The post mortem report, by Dr S Pesanai confirms that the deceased dies as a result of brain damage skull fracture, multiple gunshot wounds.

The ballistic expert Inspector Mutizwa, the second state witness explained to the court that despite the deceased’s body having four gunshot wounds, the gun could indeed have been shot once, as it would release several pellets at one go which would then proceed indiscriminately and those that meet the target would then injure him.

At the close of the state case, defence counsel applied for discharge in terms of section 198 (3) of the Criminal Procedure and Evidence Act [Chapter 9:07] which provides this:

“If at the close of the case for the prosecution the court considers that there is no evidence that the accused committed the offence charged in the indictment, summons, or charge, or any other offence of which he might be convicted thereon, it shall return a verdict of not guilty.”



The state counsel conceded to the application made by the defence in that she held the view that the state had failed to bring up evidence that would counter the defence of self.

Section 253 of the Code (supra) deals with the requirements for defence of person to be a complete defence. In summary, the provisions of section 253 are to the effect that:

1) an unlawful attack must have commenced or was imminent

2) the accused’s conduct was necessary to avert the unlawful attack and that he could not otherwise escape.

3) the means used to avert the attack should have been reasonable in the circumstances.

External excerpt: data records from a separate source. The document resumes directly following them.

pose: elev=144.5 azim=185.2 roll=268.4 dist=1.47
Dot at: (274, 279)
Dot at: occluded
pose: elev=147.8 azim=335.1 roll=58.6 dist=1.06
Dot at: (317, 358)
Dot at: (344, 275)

4) the harm caused by the accused person should have been on the attacker not an innocent third party, and it should not be grossly disproportionate to the harm liable to be caused by the unlawful attack. The unlawful attack should be on the accused or another person. We then take the facts of this matter through these requirements.

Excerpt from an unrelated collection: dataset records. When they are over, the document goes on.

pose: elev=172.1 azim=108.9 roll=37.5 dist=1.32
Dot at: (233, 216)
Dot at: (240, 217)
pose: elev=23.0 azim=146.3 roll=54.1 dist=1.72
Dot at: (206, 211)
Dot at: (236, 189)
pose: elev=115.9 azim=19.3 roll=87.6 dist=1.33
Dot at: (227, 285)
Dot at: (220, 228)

Whether an unlawful attack had commenced or was imminent?

1) The first state witness told the court in no uncertain terms that the deceased was attacking him wielding a spear, forcing him to scream resulting in the intervention of the accused through firing the gunshot. There was indeed on unlawful attack.

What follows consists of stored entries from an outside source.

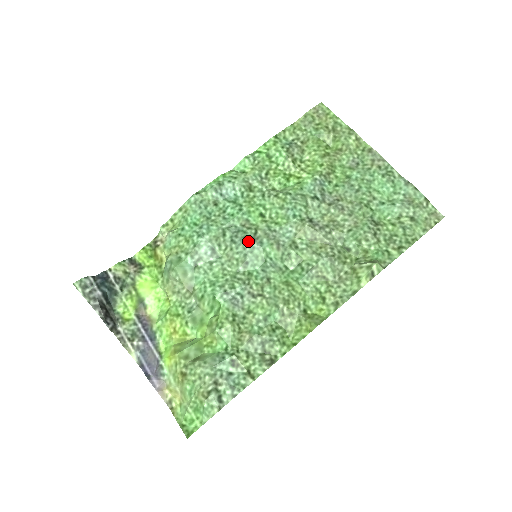
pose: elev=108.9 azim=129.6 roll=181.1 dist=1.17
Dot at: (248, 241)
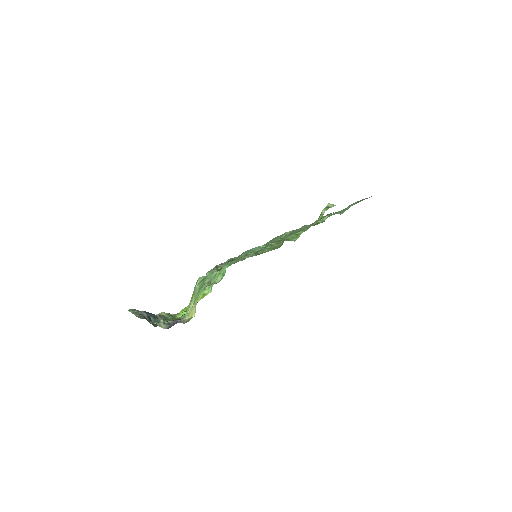
Dot at: (248, 250)
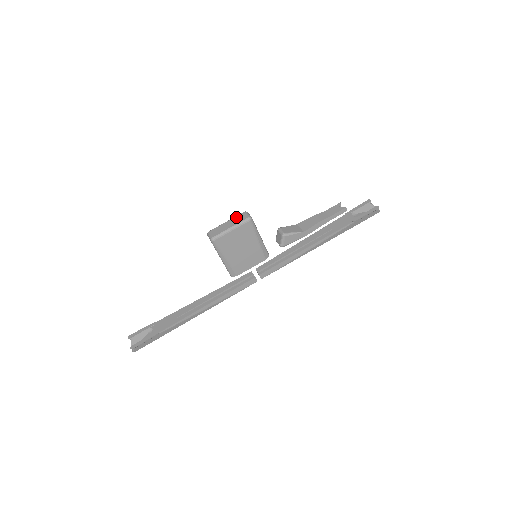
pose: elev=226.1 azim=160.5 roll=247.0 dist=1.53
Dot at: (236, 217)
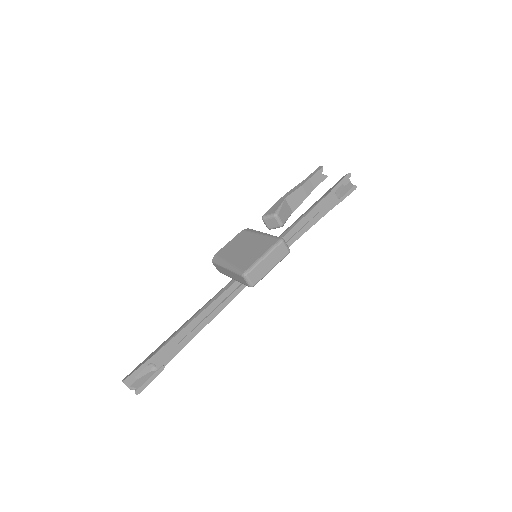
Dot at: (276, 251)
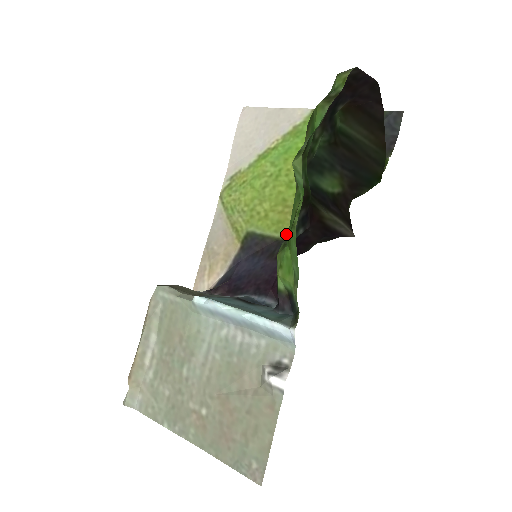
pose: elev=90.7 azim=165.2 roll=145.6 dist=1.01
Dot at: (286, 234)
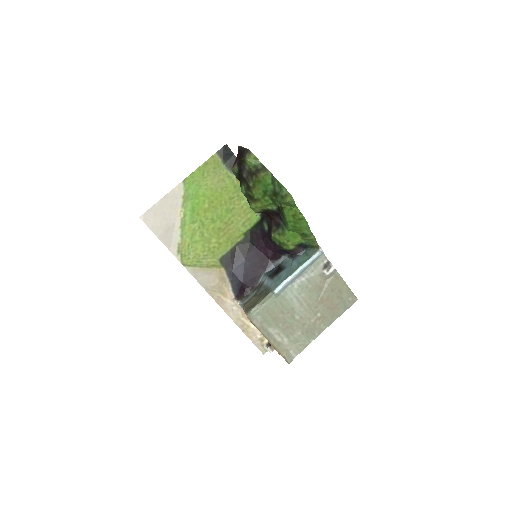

2) Whether his conduct was necessary to avert the attack and that he could not otherwise

escape.

The accused and his colleague, the first state witness were only owned with the gun, it was in the middle of the night, the deceased was about to strike, the first state witness with a spear, something had to be done, or else the first state witness could have met the same fate that deceased later met. Accused could not escape to avert the attack, as that would mean deceased would then attack the first state witness. The first state witness was not armed and could have been easily harmed by the deceased as it would appear the deceased was close. The first state witness says all he could do in the circumstances was to scream as he sensed death. Accused’s conduct was therefore justified in the circumstances, he used the only weapon he had, against an equally lethal weapon as a spear thrust at close range could result in death.

3) Whether accused used reasonable means in the circumstances.

Indeed the reasonable used were reasonable as firstly they were the only means available and secondly a spear is an equally lethal weapon.

4a) whether the harm he caused was to the attacker.

This is obviously so as deceased is the one who was about to attack the first state witness with a spear at close range.

4b) whether the harm caused was not grossly disproportionate to the one liable to be caused by the attacker.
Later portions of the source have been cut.